_Exercise objective_
Select every line in the records below that contains the string "vente", treating uppercase and lowercase letters as different.

*** Data supplied ***

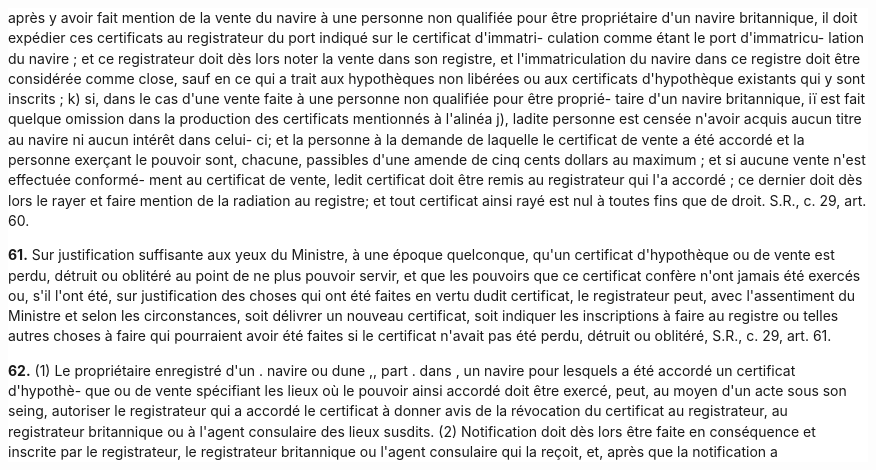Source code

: après y avoir fait mention de la vente du
navire à une personne non qualifiée pour
être propriétaire d'un navire britannique, il
doit expédier ces certificats au registrateur
du port indiqué sur le certificat d'immatri-
culation comme étant le port d'immatricu-
lation du navire ; et ce registrateur doit dès
lors noter la vente dans son registre, et
l'immatriculation du navire dans ce registre
doit être considérée comme close, sauf en ce
qui a trait aux hypothèques non libérées ou
aux certificats d'hypothèque existants qui
y sont inscrits ;
k) si, dans le cas d'une vente faite à une
personne non qualifiée pour être proprié-
taire d'un navire britannique, iï est fait
quelque omission dans la production des
certificats mentionnés à l'alinéa j), ladite
personne est censée n'avoir acquis aucun
titre au navire ni aucun intérêt dans celui-
ci; et la personne à la demande de laquelle
le certificat de vente a été accordé et la
personne exerçant le pouvoir sont, chacune,
passibles d'une amende de cinq cents dollars
au maximum ; et
si aucune vente n'est effectuée conformé-
ment au certificat de vente, ledit certificat
doit être remis au registrateur qui l'a
accordé ; ce dernier doit dès lors le rayer et
faire mention de la radiation au registre;
et tout certificat ainsi rayé est nul à toutes
fins que de droit. S.R., c. 29, art. 60.

**61.** Sur justification suffisante aux yeux
du Ministre, à une époque quelconque, qu'un
certificat d'hypothèque ou de vente est perdu,
détruit ou oblitéré au point de ne plus pouvoir
servir, et que les pouvoirs que ce certificat
confère n'ont jamais été exercés ou, s'il l'ont
été, sur justification des choses qui ont été
faites en vertu dudit certificat, le registrateur
peut, avec l'assentiment du Ministre et selon
les circonstances, soit délivrer un nouveau
certificat, soit indiquer les inscriptions à faire
au registre ou telles autres choses à faire qui
pourraient avoir été faites si le certificat
n'avait pas été perdu, détruit ou oblitéré,
S.R., c. 29, art. 61.

**62.** (1) Le propriétaire enregistré d'un
.
navire ou dune ,, part . dans , un navire pour
lesquels a été accordé un certificat d'hypothè-
que ou de vente spécifiant les lieux où le
pouvoir ainsi accordé doit être exercé, peut,
au moyen d'un acte sous son seing, autoriser
le registrateur qui a accordé le certificat à
donner avis de la révocation du certificat au
registrateur, au registrateur britannique ou à
l'agent consulaire des lieux susdits.
(2) Notification doit dès lors être faite en
conséquence et inscrite par le registrateur, le
registrateur britannique ou l'agent consulaire
qui la reçoit, et, après que la notification a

*** End of Data supplied ***

_Solution to this problem_
: après y avoir fait mention de la vente du
lors noter la vente dans son registre, et
k) si, dans le cas d'une vente faite à une
le certificat de vente a été accordé et la
si aucune vente n'est effectuée conformé-
ment au certificat de vente, ledit certificat
certificat d'hypothèque ou de vente est perdu,
que ou de vente spécifiant les lieux où le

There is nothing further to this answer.